The Sore Loser is a modern stirred cocktail from The Educated Barfly, the cocktail-education channel run by Leandro DiMonriva, built for a summer collaboration with the pre-batched brand Amehla. It reads like an Improved Whiskey Cocktail that wandered into a sherry bar: bourbon and peach liqueur for weight and orchard fruit, a measure of amontillado sherry for nutty, oxidative dryness, and a barspoon of absinthe with a dash of Angostura to keep the sweetness honest. There is no fresh juice here — everything is boozy, so the drink is stirred and served up, cold and clean. The name is a wink, not a pedigree; treat it as a recent creation with no older history to claim.
A drink named for bad sportsmanship has no business going down this easy — which is exactly the joke.
Where it comes from
The Sore Loser is a contemporary recipe, not a rediscovered classic. It was published by The Educated Barfly — a widely followed cocktail-technique channel — as part of a set of warm-weather drinks made in collaboration with Amehla, a bottled-cocktail company. We have the build and the source; we do not have a documented single inventor or a firm date beyond the 2020s, so we won't invent one.
What the recipe does have is a clear lineage of technique.
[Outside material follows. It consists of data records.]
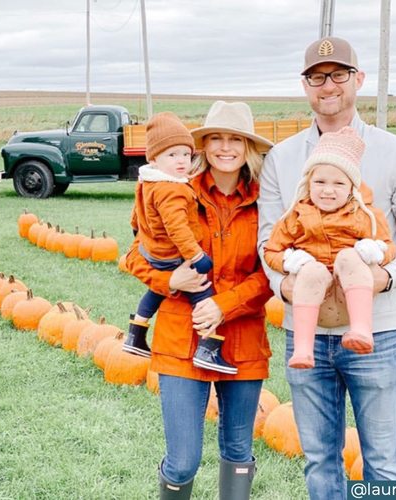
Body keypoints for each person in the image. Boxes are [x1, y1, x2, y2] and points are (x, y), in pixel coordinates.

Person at [257, 37, 396, 499]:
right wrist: (288, 287)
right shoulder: (282, 159)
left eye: (339, 74)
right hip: (307, 337)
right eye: (317, 77)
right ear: (305, 85)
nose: (328, 85)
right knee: (320, 460)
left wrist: (383, 276)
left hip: (376, 333)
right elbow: (268, 241)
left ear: (358, 79)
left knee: (383, 460)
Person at [126, 100, 274, 499]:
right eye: (216, 139)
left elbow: (272, 273)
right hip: (181, 339)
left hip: (241, 340)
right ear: (204, 146)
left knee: (238, 449)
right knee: (183, 460)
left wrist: (225, 304)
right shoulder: (173, 190)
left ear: (249, 147)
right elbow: (133, 255)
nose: (226, 148)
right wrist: (170, 279)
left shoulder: (266, 201)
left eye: (236, 140)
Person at [263, 126, 396, 369]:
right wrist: (287, 261)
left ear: (351, 188)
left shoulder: (364, 214)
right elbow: (271, 250)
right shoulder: (296, 214)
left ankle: (361, 329)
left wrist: (375, 250)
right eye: (320, 181)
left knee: (349, 256)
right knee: (311, 271)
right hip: (315, 286)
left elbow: (389, 247)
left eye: (338, 183)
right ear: (308, 183)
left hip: (348, 283)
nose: (327, 190)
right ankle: (303, 349)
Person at [123, 111, 236, 375]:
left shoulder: (149, 181)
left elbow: (137, 216)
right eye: (173, 155)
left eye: (186, 154)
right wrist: (195, 259)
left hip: (154, 252)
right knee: (202, 292)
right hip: (173, 256)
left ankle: (135, 333)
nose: (182, 161)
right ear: (155, 158)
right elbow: (177, 230)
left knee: (157, 291)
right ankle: (207, 348)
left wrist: (140, 234)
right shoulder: (172, 188)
Bourbon, a whisper of absinthe, and aromatic bitters is the skeleton of the 19th-century Improved Whiskey Cocktail; swapping the usual sugar for peach liqueur and folding in amontillado sherry is a thoroughly modern move that trades simple sweetness for fruit and nuttiness.
The spec
Equal ounces of bourbon and peach liqueur form the body, three-quarters of an ounce of amontillado sherry pulls the sweetness back toward dry, and the absinthe and Angostura are seasoning measured in barspoons and dashes. Stir it down over plenty of ice and strain it up.
Amontillado, not fino or cream
Amontillado is the pivot ingredient. Its oxidative, walnut-and-toffee character bridges the caramel of the bourbon and the ripe peach without adding more sugar, and its natural dryness is what keeps a drink built on liqueur from turning cloying. A fino would be too lean and saline against the peach; a cream sherry would double down on the sweetness the sherry is there to cut.
Absinthe as seasoning, not a rinse
The absinthe goes into the mixing glass as a measured barspoon rather than as a glass rinse. That puts its anise and wormwood fully into the drink — an herbal lift that reads across the whole sip — instead of leaving it as a ghost on the rim. A single dash of Angostura ties the spice together. Express an orange twist over the top and the citrus oils land the finish.
Bottom line
The Sore Loser is a smart, low-effort sipper that punches above the trouble it takes to make: five pours, no juice, no shaking. If you keep a bottle of amontillado and a decent peach liqueur around, it's one of the more rewarding stirred drinks you can put together on a whim — dry enough to keep drinking, sweet enough to feel like a treat.